● **Data for this task**:
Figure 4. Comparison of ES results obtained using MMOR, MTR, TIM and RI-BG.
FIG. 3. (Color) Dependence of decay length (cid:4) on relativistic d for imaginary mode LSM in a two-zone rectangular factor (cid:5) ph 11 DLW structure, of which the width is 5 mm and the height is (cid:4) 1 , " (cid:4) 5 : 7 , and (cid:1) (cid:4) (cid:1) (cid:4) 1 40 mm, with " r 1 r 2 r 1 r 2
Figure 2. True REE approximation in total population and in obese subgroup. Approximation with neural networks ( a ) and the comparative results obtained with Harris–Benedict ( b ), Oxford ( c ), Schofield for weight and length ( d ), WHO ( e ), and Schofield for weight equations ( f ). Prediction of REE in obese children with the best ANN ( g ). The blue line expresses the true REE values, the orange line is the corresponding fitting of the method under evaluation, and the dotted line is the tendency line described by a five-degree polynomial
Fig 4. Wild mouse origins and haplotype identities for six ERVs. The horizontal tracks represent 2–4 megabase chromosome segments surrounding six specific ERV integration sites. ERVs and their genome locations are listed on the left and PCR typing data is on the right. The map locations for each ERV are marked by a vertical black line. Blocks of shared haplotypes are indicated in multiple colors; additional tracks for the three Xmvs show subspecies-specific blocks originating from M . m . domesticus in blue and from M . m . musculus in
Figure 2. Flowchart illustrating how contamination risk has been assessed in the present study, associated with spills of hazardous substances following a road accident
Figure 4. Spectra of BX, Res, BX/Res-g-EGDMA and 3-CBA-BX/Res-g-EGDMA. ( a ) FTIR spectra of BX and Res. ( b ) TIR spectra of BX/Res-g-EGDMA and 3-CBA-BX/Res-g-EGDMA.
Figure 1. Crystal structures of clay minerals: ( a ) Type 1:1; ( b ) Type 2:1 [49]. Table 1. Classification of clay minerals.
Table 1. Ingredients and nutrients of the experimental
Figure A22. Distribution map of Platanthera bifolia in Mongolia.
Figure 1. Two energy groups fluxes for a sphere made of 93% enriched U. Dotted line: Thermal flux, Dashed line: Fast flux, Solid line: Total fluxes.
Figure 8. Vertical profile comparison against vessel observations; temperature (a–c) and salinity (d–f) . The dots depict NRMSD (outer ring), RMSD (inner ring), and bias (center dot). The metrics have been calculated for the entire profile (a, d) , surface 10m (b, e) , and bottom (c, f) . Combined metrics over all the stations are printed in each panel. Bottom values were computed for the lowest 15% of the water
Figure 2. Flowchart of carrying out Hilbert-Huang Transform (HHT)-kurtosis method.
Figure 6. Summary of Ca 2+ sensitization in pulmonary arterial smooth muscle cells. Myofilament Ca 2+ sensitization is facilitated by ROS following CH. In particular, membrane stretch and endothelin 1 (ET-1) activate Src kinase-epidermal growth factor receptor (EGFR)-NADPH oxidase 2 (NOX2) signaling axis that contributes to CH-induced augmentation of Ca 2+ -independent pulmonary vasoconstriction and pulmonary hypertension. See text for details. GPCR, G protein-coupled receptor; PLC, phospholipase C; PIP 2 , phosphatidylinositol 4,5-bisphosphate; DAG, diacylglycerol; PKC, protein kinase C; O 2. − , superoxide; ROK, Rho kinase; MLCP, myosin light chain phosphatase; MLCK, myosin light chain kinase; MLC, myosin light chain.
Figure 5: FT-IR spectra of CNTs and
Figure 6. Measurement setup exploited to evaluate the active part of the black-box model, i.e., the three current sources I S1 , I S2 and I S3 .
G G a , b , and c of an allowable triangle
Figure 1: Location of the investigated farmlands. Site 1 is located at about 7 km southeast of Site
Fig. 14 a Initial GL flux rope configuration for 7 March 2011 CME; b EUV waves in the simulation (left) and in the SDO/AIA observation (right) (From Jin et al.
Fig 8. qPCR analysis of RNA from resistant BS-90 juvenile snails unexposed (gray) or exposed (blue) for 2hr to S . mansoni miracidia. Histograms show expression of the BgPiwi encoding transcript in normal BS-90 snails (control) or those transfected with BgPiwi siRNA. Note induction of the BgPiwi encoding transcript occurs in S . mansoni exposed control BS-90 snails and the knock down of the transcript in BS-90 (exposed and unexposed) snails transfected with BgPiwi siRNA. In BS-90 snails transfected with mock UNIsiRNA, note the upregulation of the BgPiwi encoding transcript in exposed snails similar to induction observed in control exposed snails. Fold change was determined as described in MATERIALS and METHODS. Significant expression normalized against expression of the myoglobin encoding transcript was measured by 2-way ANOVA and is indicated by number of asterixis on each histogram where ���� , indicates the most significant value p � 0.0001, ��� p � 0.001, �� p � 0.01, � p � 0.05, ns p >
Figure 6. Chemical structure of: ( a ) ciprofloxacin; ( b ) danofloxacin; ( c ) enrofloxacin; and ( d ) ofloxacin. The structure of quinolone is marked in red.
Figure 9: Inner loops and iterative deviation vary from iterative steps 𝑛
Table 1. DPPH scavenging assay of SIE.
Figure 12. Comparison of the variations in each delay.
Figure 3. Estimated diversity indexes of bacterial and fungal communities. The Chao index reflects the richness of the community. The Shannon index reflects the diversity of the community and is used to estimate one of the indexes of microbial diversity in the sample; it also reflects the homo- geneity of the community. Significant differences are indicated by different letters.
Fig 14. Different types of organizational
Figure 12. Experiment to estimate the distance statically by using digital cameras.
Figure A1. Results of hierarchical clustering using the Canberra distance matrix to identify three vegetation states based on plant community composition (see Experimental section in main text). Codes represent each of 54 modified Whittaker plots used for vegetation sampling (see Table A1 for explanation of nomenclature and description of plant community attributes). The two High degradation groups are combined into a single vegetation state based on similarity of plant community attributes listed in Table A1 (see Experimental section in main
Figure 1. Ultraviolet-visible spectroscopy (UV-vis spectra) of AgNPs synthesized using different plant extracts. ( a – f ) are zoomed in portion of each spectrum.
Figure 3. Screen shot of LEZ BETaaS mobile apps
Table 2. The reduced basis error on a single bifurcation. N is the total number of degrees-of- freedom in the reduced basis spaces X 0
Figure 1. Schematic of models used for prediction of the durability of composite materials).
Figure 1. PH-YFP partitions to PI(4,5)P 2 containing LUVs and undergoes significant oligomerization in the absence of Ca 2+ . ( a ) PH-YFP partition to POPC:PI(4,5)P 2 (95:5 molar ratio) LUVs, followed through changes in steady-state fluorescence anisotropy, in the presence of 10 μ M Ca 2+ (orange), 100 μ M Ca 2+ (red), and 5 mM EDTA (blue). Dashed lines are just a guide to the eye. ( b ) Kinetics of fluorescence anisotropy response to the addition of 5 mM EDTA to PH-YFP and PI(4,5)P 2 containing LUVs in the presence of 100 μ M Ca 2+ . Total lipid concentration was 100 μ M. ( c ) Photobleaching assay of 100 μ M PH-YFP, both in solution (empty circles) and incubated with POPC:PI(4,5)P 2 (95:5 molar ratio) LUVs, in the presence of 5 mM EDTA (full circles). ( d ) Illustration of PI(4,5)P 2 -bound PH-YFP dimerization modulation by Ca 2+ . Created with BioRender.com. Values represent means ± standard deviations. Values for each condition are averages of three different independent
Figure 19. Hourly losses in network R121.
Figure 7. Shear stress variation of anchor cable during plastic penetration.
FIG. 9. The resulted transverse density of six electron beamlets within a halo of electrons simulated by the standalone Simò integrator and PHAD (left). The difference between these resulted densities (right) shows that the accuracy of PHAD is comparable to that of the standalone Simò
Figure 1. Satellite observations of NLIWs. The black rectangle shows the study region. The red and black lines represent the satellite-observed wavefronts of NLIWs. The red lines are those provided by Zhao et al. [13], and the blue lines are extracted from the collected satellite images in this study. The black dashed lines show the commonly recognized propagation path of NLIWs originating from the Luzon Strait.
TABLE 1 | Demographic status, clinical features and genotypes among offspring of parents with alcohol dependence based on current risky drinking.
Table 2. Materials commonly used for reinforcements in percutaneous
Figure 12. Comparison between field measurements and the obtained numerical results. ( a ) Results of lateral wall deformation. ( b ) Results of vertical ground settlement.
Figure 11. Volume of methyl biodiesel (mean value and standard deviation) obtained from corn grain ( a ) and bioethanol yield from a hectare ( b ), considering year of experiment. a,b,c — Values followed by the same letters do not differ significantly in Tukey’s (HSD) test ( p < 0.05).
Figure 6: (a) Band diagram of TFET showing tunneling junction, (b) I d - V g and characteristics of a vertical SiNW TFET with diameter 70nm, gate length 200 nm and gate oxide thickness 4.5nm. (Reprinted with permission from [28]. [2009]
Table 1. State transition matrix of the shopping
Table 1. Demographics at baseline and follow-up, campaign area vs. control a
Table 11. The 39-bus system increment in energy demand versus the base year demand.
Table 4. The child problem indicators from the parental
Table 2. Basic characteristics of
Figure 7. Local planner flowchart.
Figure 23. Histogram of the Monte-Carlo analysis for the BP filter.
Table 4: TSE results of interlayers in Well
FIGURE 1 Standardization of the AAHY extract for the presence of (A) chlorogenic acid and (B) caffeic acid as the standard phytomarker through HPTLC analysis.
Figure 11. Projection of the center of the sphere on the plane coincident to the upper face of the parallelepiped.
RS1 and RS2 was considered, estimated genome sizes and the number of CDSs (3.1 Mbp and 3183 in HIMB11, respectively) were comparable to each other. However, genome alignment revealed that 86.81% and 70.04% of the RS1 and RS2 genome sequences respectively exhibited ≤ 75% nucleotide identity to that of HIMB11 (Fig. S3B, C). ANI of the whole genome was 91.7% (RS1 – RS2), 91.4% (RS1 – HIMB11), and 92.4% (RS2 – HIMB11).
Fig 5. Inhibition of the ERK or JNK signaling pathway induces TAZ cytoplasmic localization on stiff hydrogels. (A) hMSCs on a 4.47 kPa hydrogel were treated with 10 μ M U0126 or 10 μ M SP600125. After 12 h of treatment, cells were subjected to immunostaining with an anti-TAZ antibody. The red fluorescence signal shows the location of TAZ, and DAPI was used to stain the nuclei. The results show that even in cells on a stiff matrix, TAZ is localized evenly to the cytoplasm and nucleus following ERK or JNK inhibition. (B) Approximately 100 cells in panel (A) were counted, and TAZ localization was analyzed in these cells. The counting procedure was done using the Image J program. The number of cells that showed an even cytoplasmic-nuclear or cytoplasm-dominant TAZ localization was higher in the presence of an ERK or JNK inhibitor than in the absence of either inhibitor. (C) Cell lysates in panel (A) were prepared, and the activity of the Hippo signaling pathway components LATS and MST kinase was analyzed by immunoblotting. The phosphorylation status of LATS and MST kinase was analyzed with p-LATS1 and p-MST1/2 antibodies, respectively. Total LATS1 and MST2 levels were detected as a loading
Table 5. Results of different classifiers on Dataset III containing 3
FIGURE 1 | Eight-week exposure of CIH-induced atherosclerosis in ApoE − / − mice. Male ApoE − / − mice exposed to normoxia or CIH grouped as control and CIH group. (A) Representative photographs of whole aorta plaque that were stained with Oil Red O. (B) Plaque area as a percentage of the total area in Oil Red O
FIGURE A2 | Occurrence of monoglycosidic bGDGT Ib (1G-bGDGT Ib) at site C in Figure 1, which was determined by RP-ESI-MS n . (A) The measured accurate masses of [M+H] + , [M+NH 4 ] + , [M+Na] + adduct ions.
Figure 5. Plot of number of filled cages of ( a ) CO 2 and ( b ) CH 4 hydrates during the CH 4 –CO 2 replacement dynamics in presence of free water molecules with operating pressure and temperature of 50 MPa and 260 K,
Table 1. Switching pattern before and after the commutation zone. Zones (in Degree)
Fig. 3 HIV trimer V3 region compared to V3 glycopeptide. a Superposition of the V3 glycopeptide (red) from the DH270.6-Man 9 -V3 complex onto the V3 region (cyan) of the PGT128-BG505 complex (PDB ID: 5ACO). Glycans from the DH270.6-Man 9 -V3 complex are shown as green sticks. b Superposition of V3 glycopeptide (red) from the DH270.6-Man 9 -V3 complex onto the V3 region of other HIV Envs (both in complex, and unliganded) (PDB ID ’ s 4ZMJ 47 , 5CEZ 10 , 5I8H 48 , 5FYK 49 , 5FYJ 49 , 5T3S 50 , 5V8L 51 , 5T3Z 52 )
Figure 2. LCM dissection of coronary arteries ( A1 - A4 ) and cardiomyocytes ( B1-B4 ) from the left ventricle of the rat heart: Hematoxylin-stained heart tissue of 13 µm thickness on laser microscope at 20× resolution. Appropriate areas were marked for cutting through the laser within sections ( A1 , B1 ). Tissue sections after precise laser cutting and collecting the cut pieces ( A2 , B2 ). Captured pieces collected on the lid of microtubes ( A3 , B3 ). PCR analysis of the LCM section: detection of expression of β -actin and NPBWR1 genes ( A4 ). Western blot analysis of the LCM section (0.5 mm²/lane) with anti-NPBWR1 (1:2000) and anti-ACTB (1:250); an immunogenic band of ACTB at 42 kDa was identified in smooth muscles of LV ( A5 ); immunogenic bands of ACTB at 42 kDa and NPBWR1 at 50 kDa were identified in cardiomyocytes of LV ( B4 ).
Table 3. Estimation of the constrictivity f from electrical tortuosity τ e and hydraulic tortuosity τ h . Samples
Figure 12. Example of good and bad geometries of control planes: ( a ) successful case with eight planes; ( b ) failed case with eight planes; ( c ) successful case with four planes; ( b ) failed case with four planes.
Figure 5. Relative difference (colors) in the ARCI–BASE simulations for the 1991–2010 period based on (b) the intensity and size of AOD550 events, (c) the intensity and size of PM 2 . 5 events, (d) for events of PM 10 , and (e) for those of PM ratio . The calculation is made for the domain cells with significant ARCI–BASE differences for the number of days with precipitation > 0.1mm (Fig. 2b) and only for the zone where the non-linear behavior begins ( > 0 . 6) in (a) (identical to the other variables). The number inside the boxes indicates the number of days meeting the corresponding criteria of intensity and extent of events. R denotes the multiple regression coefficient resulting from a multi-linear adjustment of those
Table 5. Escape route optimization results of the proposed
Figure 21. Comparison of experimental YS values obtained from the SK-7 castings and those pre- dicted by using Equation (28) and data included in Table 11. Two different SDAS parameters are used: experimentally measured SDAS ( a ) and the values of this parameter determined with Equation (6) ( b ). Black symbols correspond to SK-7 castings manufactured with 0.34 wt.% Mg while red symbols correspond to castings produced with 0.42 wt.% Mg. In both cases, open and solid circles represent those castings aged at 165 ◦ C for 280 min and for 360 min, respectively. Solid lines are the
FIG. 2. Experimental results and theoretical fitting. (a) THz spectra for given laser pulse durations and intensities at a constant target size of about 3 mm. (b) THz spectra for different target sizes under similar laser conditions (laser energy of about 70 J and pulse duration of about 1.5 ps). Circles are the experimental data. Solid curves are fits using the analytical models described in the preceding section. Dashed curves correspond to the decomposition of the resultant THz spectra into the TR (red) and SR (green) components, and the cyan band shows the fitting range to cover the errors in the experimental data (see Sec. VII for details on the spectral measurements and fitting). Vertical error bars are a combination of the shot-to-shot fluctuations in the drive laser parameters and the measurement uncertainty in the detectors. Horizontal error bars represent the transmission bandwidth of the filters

● **Task statement**:
Show me every line in the data above that includes "been".

● **Response box**:
Figure 2. Flowchart illustrating how contamination risk has been assessed in the present study, associated with spills of hazardous substances following a road accident
Figure 8. Vertical profile comparison against vessel observations; temperature (a–c) and salinity (d–f) . The dots depict NRMSD (outer ring), RMSD (inner ring), and bias (center dot). The metrics have been calculated for the entire profile (a, d) , surface 10m (b, e) , and bottom (c, f) . Combined metrics over all the stations are printed in each panel. Bottom values were computed for the lowest 15% of the water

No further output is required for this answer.